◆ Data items
-- Opening Marker --

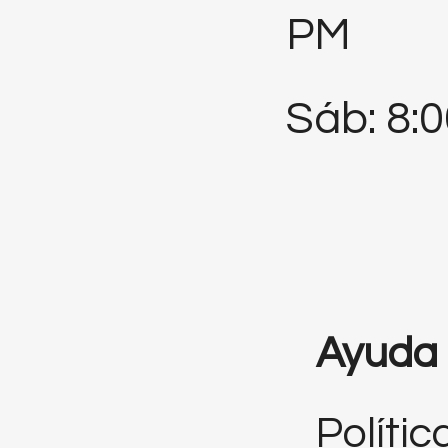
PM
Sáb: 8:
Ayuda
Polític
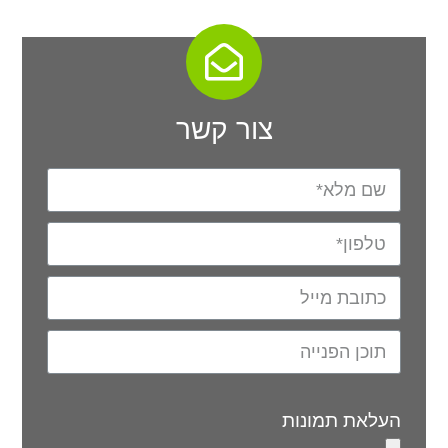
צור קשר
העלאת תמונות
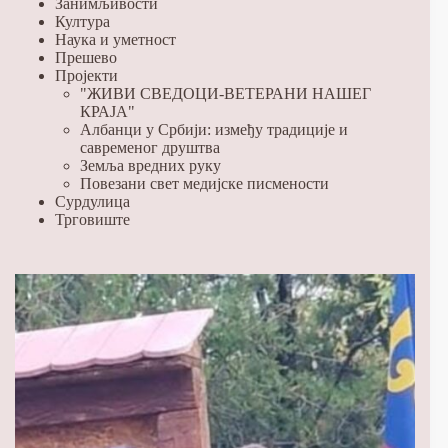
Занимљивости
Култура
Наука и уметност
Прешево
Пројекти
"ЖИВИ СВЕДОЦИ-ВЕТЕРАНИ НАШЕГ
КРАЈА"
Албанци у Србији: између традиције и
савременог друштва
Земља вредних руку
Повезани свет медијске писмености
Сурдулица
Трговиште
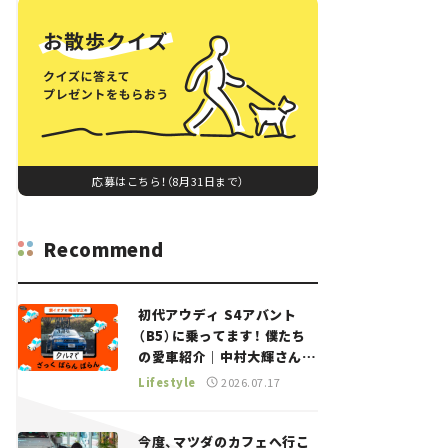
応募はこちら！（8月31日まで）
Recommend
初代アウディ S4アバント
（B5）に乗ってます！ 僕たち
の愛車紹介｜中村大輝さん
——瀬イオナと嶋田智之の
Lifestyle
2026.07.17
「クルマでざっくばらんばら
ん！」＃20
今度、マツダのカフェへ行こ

-- Closing Marker --
-- Opening Marker --

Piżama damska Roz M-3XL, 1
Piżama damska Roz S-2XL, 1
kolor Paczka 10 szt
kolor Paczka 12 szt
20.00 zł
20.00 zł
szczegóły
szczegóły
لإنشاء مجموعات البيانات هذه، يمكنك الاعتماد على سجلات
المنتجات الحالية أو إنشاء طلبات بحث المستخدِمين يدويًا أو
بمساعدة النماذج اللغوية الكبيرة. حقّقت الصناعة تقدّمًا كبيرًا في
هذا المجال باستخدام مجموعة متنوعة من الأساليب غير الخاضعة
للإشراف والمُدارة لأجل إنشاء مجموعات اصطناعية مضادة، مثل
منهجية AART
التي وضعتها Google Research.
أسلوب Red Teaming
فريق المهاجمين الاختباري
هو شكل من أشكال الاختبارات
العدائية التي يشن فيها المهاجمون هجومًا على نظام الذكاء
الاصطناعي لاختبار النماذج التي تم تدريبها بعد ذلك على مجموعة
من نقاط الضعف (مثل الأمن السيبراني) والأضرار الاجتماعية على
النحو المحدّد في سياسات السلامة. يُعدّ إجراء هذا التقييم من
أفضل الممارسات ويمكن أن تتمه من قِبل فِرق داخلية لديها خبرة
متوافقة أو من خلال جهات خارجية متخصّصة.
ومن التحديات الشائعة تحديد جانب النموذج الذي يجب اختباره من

-- Closing Marker --
-- Opening Marker --

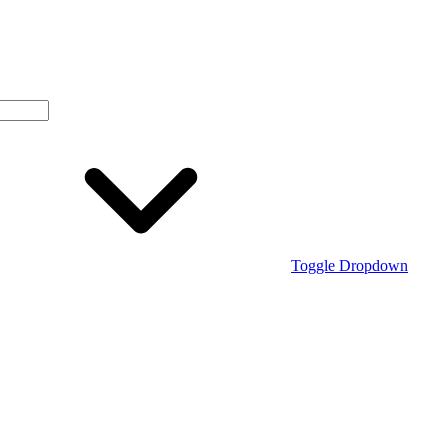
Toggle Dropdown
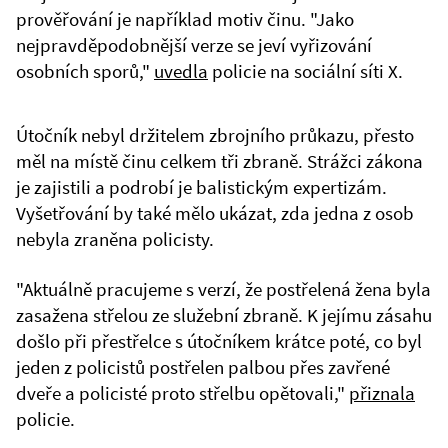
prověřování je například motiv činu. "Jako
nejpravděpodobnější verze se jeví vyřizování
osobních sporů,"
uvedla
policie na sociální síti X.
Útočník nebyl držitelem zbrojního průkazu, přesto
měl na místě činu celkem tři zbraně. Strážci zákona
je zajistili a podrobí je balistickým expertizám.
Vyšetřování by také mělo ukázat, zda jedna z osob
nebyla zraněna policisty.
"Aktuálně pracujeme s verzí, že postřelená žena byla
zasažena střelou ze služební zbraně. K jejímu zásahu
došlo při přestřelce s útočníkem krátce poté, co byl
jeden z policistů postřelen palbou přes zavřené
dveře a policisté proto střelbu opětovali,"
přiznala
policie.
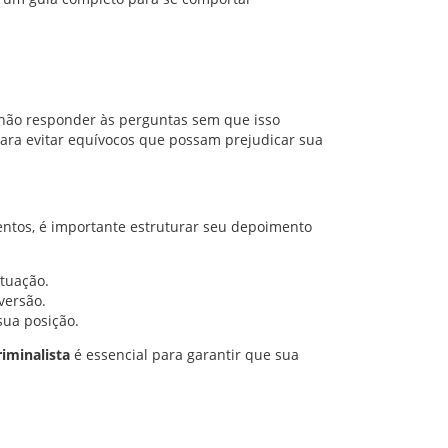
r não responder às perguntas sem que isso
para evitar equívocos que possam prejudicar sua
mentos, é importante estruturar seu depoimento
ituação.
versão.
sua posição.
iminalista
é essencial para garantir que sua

-- Closing Marker --

◆ THE PROBLEM
Edit the part that opens with the line containing "Piżama damska Roz M-3XL, 1" and closes with the line containing "ومن التحديات الشائعة": give those lines again with "Paczka" changed to "Zestaw" and everything else left as it is.

◆ WRITTEN SOLUTION
Piżama damska Roz M-3XL, 1
Piżama damska Roz S-2XL, 1
kolor Zestaw 10 szt
kolor Zestaw 12 szt
20.00 zł
20.00 zł
szczegóły
szczegóły
لإنشاء مجموعات البيانات هذه، يمكنك الاعتماد على سجلات
المنتجات الحالية أو إنشاء طلبات بحث المستخدِمين يدويًا أو
بمساعدة النماذج اللغوية الكبيرة. حقّقت الصناعة تقدّمًا كبيرًا في
هذا المجال باستخدام مجموعة متنوعة من الأساليب غير الخاضعة
للإشراف والمُدارة لأجل إنشاء مجموعات اصطناعية مضادة، مثل
منهجية AART
التي وضعتها Google Research.
أسلوب Red Teaming
فريق المهاجمين الاختباري
هو شكل من أشكال الاختبارات
العدائية التي يشن فيها المهاجمون هجومًا على نظام الذكاء
الاصطناعي لاختبار النماذج التي تم تدريبها بعد ذلك على مجموعة
من نقاط الضعف (مثل الأمن السيبراني) والأضرار الاجتماعية على
النحو المحدّد في سياسات السلامة. يُعدّ إجراء هذا التقييم من
أفضل الممارسات ويمكن أن تتمه من قِبل فِرق داخلية لديها خبرة
متوافقة أو من خلال جهات خارجية متخصّصة.
ومن التحديات الشائعة تحديد جانب النموذج الذي يجب اختباره من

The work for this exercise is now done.